INSTRUCTIONS FOR THE TASK |
From the records below, copy each line in which the string "cloud" occurs.

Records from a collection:
Content starts

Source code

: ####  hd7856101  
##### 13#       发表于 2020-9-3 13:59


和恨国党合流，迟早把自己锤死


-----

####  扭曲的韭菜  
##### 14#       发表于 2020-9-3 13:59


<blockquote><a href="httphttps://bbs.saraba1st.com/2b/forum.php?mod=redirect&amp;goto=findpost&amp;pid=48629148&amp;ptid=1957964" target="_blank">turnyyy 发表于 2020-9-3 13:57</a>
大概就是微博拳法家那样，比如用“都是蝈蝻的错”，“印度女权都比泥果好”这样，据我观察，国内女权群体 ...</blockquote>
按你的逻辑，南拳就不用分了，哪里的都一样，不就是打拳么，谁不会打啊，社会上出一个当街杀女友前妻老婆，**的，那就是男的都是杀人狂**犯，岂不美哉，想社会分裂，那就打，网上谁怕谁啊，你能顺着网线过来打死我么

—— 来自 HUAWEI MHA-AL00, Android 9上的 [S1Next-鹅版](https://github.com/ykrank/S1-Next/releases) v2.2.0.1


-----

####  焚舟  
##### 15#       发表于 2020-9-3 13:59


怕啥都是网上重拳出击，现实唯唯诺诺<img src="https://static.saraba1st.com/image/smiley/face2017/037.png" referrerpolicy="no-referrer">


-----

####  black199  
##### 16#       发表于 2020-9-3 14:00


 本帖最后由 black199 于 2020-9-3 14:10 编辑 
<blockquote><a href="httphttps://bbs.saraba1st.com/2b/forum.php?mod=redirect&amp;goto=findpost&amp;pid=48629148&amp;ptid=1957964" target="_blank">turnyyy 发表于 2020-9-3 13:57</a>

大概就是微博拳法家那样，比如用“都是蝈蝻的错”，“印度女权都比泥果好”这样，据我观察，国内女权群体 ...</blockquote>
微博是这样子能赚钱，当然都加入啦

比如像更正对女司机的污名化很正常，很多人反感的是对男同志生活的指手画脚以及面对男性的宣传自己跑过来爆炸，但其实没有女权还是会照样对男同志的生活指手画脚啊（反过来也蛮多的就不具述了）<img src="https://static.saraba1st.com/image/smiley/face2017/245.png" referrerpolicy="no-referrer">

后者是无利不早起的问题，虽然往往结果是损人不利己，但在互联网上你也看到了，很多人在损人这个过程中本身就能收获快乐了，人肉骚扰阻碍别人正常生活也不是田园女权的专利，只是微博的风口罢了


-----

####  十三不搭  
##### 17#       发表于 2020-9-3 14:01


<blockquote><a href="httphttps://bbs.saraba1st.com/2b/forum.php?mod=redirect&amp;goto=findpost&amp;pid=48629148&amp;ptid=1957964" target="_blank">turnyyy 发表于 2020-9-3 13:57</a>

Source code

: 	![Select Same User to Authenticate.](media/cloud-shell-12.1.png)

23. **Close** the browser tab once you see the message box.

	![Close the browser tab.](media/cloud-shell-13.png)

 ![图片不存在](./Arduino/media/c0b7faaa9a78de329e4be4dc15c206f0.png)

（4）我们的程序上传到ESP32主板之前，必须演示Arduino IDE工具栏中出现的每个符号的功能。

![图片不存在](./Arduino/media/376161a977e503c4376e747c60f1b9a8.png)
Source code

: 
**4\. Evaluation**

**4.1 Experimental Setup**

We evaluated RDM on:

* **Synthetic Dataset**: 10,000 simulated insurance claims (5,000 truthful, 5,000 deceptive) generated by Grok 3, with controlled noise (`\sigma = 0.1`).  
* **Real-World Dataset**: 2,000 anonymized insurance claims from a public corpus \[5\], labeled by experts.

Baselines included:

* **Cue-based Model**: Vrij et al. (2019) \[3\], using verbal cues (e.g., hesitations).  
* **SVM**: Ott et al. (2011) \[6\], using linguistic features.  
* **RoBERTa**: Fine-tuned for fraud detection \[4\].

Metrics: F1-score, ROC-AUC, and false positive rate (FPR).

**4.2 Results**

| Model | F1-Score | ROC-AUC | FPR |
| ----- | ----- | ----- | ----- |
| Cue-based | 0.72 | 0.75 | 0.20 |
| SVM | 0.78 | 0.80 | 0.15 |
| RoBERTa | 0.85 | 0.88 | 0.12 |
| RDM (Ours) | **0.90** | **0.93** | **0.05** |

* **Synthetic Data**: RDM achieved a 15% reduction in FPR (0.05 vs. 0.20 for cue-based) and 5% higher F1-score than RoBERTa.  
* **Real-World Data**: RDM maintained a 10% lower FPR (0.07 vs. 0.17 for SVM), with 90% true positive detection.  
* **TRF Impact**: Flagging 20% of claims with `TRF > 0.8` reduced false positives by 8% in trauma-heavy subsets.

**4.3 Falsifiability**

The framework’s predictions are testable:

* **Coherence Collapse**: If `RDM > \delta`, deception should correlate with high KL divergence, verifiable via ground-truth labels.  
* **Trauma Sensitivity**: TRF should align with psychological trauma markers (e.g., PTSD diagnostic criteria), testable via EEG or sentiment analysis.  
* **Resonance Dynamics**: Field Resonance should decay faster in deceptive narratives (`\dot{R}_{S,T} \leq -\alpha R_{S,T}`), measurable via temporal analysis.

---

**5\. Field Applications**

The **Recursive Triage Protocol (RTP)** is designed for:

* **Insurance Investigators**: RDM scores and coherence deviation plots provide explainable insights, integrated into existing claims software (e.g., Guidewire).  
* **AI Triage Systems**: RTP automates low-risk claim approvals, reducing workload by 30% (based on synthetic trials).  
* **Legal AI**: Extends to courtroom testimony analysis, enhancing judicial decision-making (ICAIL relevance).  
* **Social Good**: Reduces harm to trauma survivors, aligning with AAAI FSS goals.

Content ends

RESULT OF THIS EXERCISE |
: 	![Select Same User to Authenticate.](media/cloud-shell-12.1.png)
	![Close the browser tab.](media/cloud-shell-13.png)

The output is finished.